Information given:
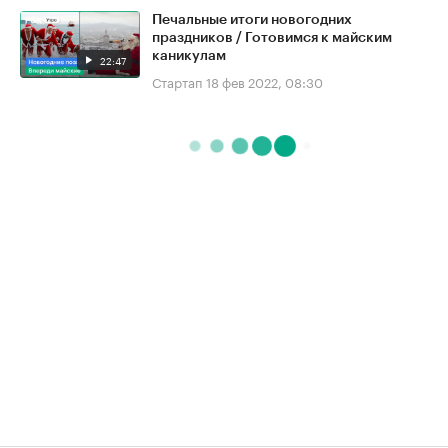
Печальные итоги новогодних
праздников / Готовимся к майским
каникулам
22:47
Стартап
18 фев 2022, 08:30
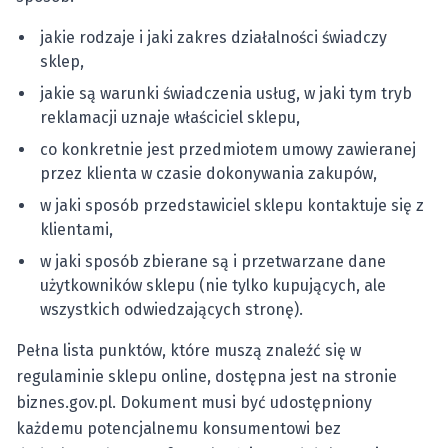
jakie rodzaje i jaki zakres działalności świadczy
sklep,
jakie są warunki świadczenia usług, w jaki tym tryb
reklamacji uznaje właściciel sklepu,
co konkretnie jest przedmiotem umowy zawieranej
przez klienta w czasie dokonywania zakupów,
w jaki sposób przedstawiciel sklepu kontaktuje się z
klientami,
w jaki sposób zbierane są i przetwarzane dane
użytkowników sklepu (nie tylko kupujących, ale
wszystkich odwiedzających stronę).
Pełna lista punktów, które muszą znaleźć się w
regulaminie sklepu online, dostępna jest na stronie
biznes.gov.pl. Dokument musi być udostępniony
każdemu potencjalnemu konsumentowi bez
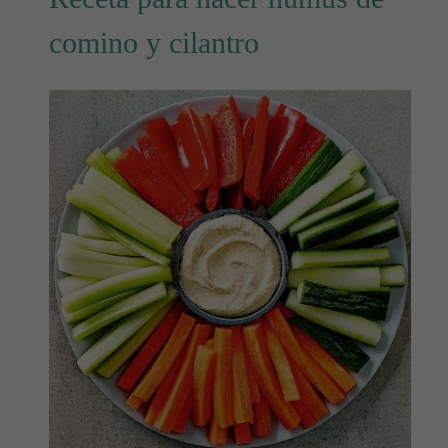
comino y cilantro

--

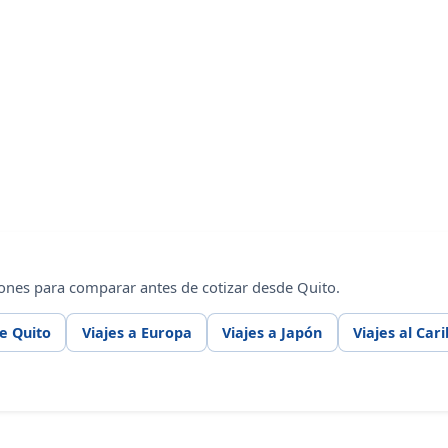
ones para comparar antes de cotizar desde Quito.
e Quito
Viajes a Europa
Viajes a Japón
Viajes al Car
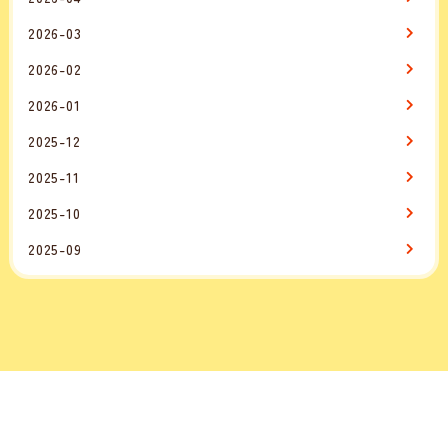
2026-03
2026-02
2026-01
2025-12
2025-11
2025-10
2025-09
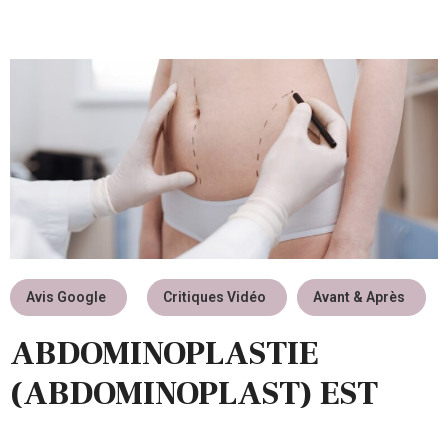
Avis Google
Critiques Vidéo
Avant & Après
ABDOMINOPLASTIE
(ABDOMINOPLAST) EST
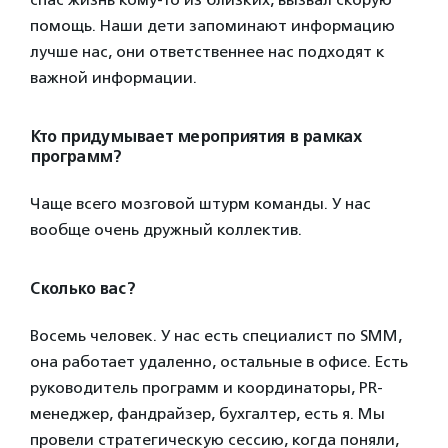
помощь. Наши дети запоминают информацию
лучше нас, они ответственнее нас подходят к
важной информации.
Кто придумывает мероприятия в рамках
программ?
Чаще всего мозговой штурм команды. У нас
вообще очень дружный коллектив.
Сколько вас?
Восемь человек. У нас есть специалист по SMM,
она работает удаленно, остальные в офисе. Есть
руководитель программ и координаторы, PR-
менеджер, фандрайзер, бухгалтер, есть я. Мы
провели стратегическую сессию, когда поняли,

---

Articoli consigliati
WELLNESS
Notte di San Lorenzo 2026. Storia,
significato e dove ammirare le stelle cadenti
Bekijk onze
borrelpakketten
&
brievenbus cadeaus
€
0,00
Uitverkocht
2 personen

Assignment: Write out the lines of the listing from the line with "Печальные итоги новогодних" up to and including the line with "każdemu potencjalnemu konsumentowi bez", leaving out the pictures.

Response below:
Печальные итоги новогодних
праздников / Готовимся к майским
каникулам
22:47
Стартап
18 фев 2022, 08:30
jakie rodzaje i jaki zakres działalności świadczy
sklep,
jakie są warunki świadczenia usług, w jaki tym tryb
reklamacji uznaje właściciel sklepu,
co konkretnie jest przedmiotem umowy zawieranej
przez klienta w czasie dokonywania zakupów,
w jaki sposób przedstawiciel sklepu kontaktuje się z
klientami,
w jaki sposób zbierane są i przetwarzane dane
użytkowników sklepu (nie tylko kupujących, ale
wszystkich odwiedzających stronę).
Pełna lista punktów, które muszą znaleźć się w
regulaminie sklepu online, dostępna jest na stronie
biznes.gov.pl. Dokument musi być udostępniony
każdemu potencjalnemu konsumentowi bez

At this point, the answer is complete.